Now using this table I am trying to filter out my Project data.

Please guide me if I am wrong anywhere.

I have to complete this task by Monday(IST). Please help me 

 

 

 

 

 

 

 


Thursday, January 7, 2010 - 7:48:26 AM - raybarley Back To Top (4674)

I think what's wrong is this line:

expr.ExpressionText = string.Format("[Project].[Project].&[{0}]", r[0].ToString()

);

Your stored proc returns  EmpID and ProjectID  so you want the 2nd column not the first.  You have r[0].ToString() which is the first column.  Try r[1].ToString()

 


Thursday, January 7, 2010 - 7:19:57 AM - mamtams Back To Top (4673)

Hi,

Please ignore the earlier post.

I am not getting any errors now . But when I am launching excel I am not getting the filter data

C# function

using System;

using System.Collections.Generic;

using System.Text;

 

// add namespaces

using System.Data;

using System.Data.SqlClient;

using Microsoft.AnalysisServices.AdomdServer;

namespace SSASLibrary

{

public class SSASLibrary

{

public static Set FilterProjectByUser(string UserAccount)

{

Expression expr = new Expression();

SetBuilder sb = new SetBuilder();

using (SqlConnection cn = new SqlConnection())

{

// prepare connection and command

cn.ConnectionString =

string.Format(

"data source={0};initial catalog={1};integrated security={2};",

"IND-MHP1W3S0031",

"Productivity_DM",

"sspi"

);

cn.Open();

SqlCommand cmd = new SqlCommand();

cmd.Connection = cn;

cmd.CommandText =
"dbo.FilterProjectByUser";

cmd.CommandType = CommandType.StoredProcedure;

cmd.Parameters.AddWithValue("@UserAccount", UserAccount);

// execute stored procedure

SqlDataReader r = cmd.ExecuteReader(CommandBehavior.SingleResult);

bool hasRow = r.Read();

// iterate through the result set

while (true == hasRow)

{

// add each member key to MDX set

expr.ExpressionText = string.Format("[Project].[Project].&[{0}]", r[0].ToString()

);

Member m = expr.CalculateMdxObject(null).ToMember();

TupleBuilder tb = new TupleBuilder();

tb.Add(m);

sb.Add(tb.ToTuple());

hasRow = r.Read();

}

// return MDX set

return sb.ToSet();

}

}

}

}

My Stored Proc is

CREATE PROCEDURE dbo.FilterProjectByUser

@UserAccount nvarchar(50)

AS

BEGIN

SET NOCOUNT ON

SELECT EmpID,ProjectID FROM dbo.User_Access A JOIN

dbo.D_Employee B ON A.EmpID= B.EmployeeID

WHERE B.USERNAME=@UserAccount

END

 

 

D_Employee contains  empid,username

User_Access contain empid,projectid,

D_project contains empid, projectid : I am trying to filter data on D_project

Pls advice.

Thanks in advance. 

 

 

 


Wednesday, January 6, 2010 - 11:32:45 PM - mamtams Back To Top (4667)

Hi ,

I have covered all the steps mentioned in your article.

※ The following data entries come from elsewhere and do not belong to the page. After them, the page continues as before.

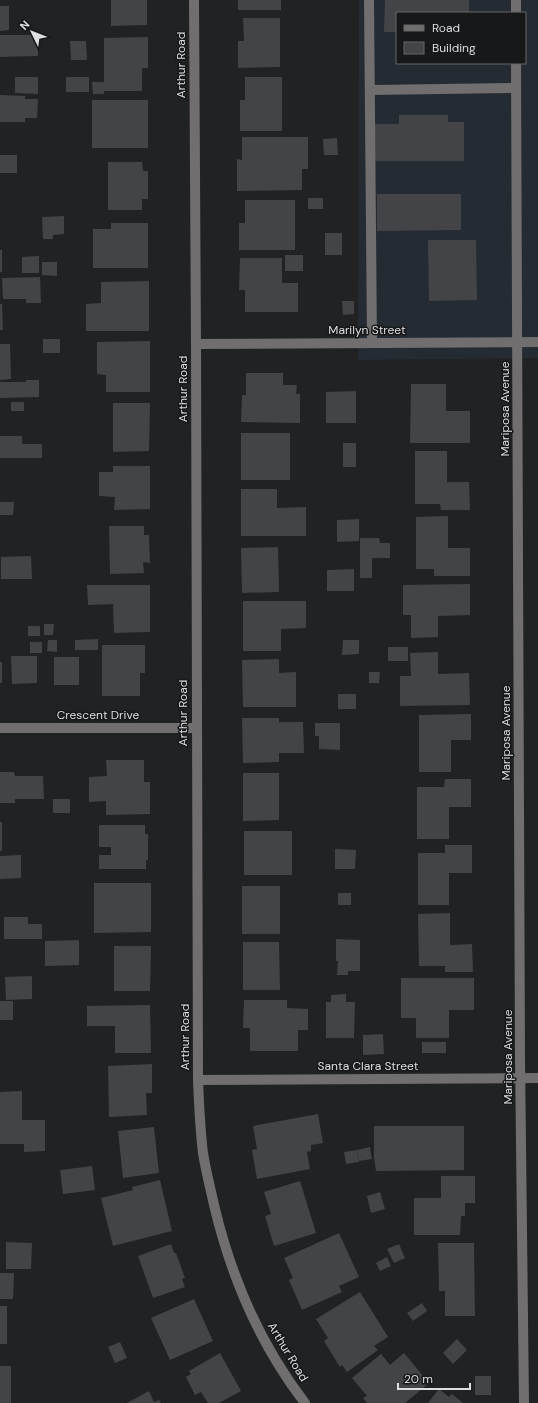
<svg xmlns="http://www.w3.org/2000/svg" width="538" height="1403" viewBox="0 0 538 1403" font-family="'DM Sans',sans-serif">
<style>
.built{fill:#252b32;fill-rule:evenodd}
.building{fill:#424447}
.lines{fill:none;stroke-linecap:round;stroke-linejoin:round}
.minor{stroke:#706e6e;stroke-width:10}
.labels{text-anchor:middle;stroke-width:3;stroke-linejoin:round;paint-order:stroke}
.street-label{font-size:12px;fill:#dddedf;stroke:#16181a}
</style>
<rect width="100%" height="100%" fill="#202224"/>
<path class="built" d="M359,0H538V358L358,360ZM397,13H525V63H397Z"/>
<g class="building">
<path d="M111,0H147V25L111,26Z"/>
<rect x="238" y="0" width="43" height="10"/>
<path d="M385,0H469V13H397V32H384Z"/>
<path d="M0,6H9V30L0,31Z"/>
<path d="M243,18H280V67L238,68V41H244Z"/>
<path d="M0,35H38V56L0,57Z"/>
<path d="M148,37V68H142V91H104V94H93L92,82H104V38Z"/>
<path d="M70,41H86L87,60H71Z"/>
<path d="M15,77H38V94L15,93Z"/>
<rect x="66" y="77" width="23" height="15"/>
<path d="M245,77H282V131H240V100H245Z"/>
<path d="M0,95L25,96V99H38L37,118H25V122H0Z"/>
<rect x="92" y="100" width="56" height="48"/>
<path d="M399,115H448V122H464V161H373V124H399Z"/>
<path d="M242,137H308V169H302V190L237,191V159L242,160Z"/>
<path d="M337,138L338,155H324L323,139Z"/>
<rect x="0" y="155" width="17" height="18"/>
<path d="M108,162H142L143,171H148V199H142V210H108Z"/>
<path d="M377,194H461V230L377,231Z"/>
<rect x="308" y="198" width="15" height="11"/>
<path d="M245,200H295V250H239V223H245Z"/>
<path d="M64,216V234L53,235V239H43L42,217Z"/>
<path d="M111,223H148V268H93V229H111Z"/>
<rect x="325" y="233" width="17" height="22"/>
<path d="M428,240H476L477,300L429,301Z"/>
<rect x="0" y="250" width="2" height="22"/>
<rect x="285" y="255" width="18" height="16"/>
<path d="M39,256V273H22V257Z"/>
<path d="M240,258H282V283H298V312H245V290H239Z"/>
<path d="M42,262H57V276L42,275Z"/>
<path d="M40,277L41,303H26V299H3L2,278Z"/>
<path d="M149,281V331H86V304L101,303V282Z"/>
<path d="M342,301H354V314L343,315Z"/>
<path d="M0,304H2L3,330H0Z"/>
<rect x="43" y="339" width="17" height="14"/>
<path d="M150,341V392H106V375L97,374V342Z"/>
<path d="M0,344H10L11,379L0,380Z"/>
<path d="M246,373H283V385H297L296,394H300V423L241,422L242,395H246Z"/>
<path d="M26,380H39V397L0,398V382H26Z"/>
<path d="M411,384H446V411H470V443H410Z"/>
<path d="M356,391V423H326V392Z"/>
<rect x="11" y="402" width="13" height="9"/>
<path d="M113,403H150L149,451L113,452Z"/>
<rect x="241" y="433" width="49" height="47"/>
<path d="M0,436H22V444H42V458H0Z"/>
<rect x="343" y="443" width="13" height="24"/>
<path d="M415,451H447V482H469L470,510H441L440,504H415Z"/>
<path d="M113,466H150V509L114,510L115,497L99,496V472H113Z"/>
<path d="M241,489H277V508L306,507V536H241Z"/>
<path d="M0,502H14L13,515H0Z"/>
<path d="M448,516V548H470V576H434V569H416V517Z"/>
<path d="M359,519V541L337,542V520Z"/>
<path d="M109,526H144V535H149L150,563L143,562L144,573L110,574Z"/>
<path d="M360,538H379L380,543H390V558H372V578H360Z"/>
<path d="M278,547L279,592L242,593L241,548Z"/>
<path d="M31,556L32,579H1V557Z"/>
<path d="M354,569V591H327V570Z"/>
<path d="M470,584V615L438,616V637L411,638V615H403V585Z"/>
<path d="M87,585H150V632L114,633L113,604L88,605Z"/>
<path d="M243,601H306V628L281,629V651H243Z"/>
<path d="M44,624H54L53,635H44Z"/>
<rect x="28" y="626" width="12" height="10"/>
<path d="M98,639V650H75V640Z"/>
<path d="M48,640H57V652L47,651Z"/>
<path d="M343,640H359V654L342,655Z"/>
<rect x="30" y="642" width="12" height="11"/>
<path d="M102,645H145V673H140V696H102Z"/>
<rect x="388" y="647" width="20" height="14"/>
<path d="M438,652V674L469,673L470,705L400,706V676H411L410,653Z"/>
<path d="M11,656H37V683L12,684Z"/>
<rect x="54" y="657" width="25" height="28"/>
<path d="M279,659V673L296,672V707H243L242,660Z"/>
<rect x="0" y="662" width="2" height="21"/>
<path d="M369,672H380L379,683H369Z"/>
<rect x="338" y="694" width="18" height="15"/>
<path d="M471,714V740H451V772H419V715Z"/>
<path d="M242,718H279V722H303L304,753H279V762L243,763Z"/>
<path d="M315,723H340V750L319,749V736H315Z"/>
<path d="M106,760H144V782H150V814L106,815V801L89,802V777L107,776Z"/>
<path d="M0,772H14L15,776H43L44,799H15V803H0Z"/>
<path d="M243,773H279V820L243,821Z"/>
<path d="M445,779H471V807H449V839H417V787H444Z"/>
<rect x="53" y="799" width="17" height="14"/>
<rect x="0" y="822" width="2" height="29"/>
<path d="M99,825H145V834H148V860H146V869H99V855H111V847H99Z"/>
<rect x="244" y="831" width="48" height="44"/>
<path d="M445,845H472V873H449V905H418V853H445Z"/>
<path d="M335,849L356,850L355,869H335Z"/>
<path d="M21,855V878L0,879V856Z"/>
<path d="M94,883H151V932L94,933Z"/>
<rect x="242" y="886" width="38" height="48"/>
<rect x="338" y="893" width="13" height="12"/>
<path d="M450,913V945L472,944L473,972H445V966H419L418,914Z"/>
<path d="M4,917H28V924H42V939H4Z"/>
<path d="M336,939L360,940V971H348V975H337L338,961H336Z"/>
<path d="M79,940V965L45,966V941Z"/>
<path d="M243,942H279L280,990H243Z"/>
<path d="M114,946H151L150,991H114Z"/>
<path d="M32,976V999L6,1000L5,977Z"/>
<path d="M401,978H474V1010H449V1038H416V1018H401Z"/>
<path d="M346,994V1002H355L354,1038H326V1002H331V995Z"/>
<path d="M244,1000H287V1008L308,1009V1030H298V1051H250V1028H243Z"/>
<rect x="0" y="1001" width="13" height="19"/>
<path d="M150,1005L151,1053H115V1026H87V1006Z"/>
<path d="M383,1034L384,1054L363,1055V1035Z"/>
<rect x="422" y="1042" width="24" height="11"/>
<path d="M152,1064V1093H146L147,1115L109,1117L108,1066Z"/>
<path d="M22,1091V1120H45V1151L24,1152V1144H0V1092Z"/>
<path d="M318,1114L323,1143L311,1145V1151L307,1152L310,1169L257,1179L252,1150L257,1149L253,1126Z"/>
<path d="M374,1126H464V1170L376,1171L374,1157Z"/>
<path d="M154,1127L159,1173L123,1178L118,1131Z"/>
<path d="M370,1147L372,1159L359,1161L357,1150Z"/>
<path d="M357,1150L359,1162L346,1164L344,1152Z"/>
<path d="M92,1166L95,1190L63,1194L60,1170Z"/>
<path d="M441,1176H475V1203H465V1216H461L460,1235H414V1198H441Z"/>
<path d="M160,1180L172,1231L113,1246L101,1198L133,1190L132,1187Z"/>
<path d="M300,1181L316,1233L274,1246L265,1216L271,1214L264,1192Z"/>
<path d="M380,1192L385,1209L371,1213L367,1196Z"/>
<path d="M339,1233L359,1277L339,1286L342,1292L302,1310L289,1280L293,1278L284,1258Z"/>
<path d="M6,1242L32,1243L31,1269H6Z"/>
<path d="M438,1243H474L475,1316H445V1291H439Z"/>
<path d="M171,1244L174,1253H176L185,1278L182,1279L185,1287L153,1298L138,1256Z"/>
<path d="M399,1244L405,1258L394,1263L387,1249Z"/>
<path d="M387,1257L391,1266L380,1271L376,1263Z"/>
<path d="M0,1273H14L13,1299H0Z"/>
<path d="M360,1292L388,1337L374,1346L378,1350L347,1372L342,1365L340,1367L324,1341L328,1338L316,1319Z"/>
<path d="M194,1299L213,1341L170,1360L151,1318Z"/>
<path d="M422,1303L427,1311L413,1321L407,1313Z"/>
<rect x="0" y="1306" width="7" height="38"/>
<path d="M457,1339L467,1350L453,1364L443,1353Z"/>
<path d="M120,1342L127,1358L115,1363L108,1347Z"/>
<path d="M220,1353L241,1391L219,1403H208L201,1392L195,1395L186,1377L191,1374L189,1371Z"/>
<path d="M404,1353L429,1383L405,1403H367L363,1398L367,1396L352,1378L381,1354L390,1365Z"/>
<rect x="0" y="1366" width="11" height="37"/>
<rect x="475" y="1376" width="16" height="19"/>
<path d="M439,1389L449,1397L452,1394L463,1403H428Z"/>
<path d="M149,1391L154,1402L159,1400L161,1403H127Z"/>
</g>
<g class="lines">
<g class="minor">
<path d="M194,0L196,344L198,1080C199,1105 200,1129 203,1153C206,1172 211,1191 215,1209C232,1279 261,1346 305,1403"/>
<path d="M369,0L372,343"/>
<path d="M516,0V13"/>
<path d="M516,63L520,1057L524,1403"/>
<path d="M371,90L516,88"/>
<path d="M196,344L538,342"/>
<path d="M0,728H196"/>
<path d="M198,1080L538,1078"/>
</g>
</g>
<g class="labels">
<g class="street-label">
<text transform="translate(181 65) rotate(-90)" y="4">Arthur Road</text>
<text x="367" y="334">Marilyn Street</text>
<text transform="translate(183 389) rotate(-90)" y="4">Arthur Road</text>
<text transform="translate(505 409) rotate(-90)" y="4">Mariposa Avenue</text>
<text transform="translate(183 713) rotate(-90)" y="4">Arthur Road</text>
<text x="98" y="719">Crescent Drive</text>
<text transform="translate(506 733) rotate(-90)" y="4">Mariposa Avenue</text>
<text transform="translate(185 1037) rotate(-90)" y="4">Arthur Road</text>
<text transform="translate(508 1057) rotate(-90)" y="4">Mariposa Avenue</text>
<text x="368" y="1070">Santa Clara Street</text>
<text transform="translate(288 1352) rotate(59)" y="4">Arthur Road</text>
</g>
</g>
<rect x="396" y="12" width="130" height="52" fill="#16181a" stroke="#666769"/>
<rect x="404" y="25" width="20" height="6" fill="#706e6e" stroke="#666769"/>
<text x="432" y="32" font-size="12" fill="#dddedf">Road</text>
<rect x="404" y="42" width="20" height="12" fill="#424447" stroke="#666769"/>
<text x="432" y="52" font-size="12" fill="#dddedf">Building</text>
<g transform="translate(32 32) rotate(313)" stroke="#16181a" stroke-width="3" paint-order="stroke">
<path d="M0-3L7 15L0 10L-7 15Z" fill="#dddedf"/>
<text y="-6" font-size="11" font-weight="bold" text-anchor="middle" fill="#dddedf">N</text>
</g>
<path d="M398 1383v6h72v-6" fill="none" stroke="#dddedf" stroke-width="2"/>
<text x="404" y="1383" font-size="12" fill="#dddedf" stroke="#16181a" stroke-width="3" paint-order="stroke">20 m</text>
</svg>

I have also added the reference to that dll in my SSAS project with

properties for security settings as impersonation as "Service

 Account" and permission set as "Unrestricted".

 


Wednesday, January 6, 2010 - 8:26:03 AM - raybarley Back To Top (4654)

You said you copied the DLL to your machine.  In addition to putting the DLL on your machine you have to add a reference to the DLL to your SSAS project; see the section of the tip "Deploying the Assembly to SSAS"


Wednesday, January 6, 2010 - 7:00:51 AM - mamtams Back To Top (4651)

I have written the C# code in my colleague machine and copied that dll in my machine. In my machine I opened an analysis project and I called this dll.

At the time of creating role in Dimension data-Advanced tab : I am call this function  for eg as

 testlibrary.filterprojectbyuser(UserName).

 I am getting an error as the above function does not exist.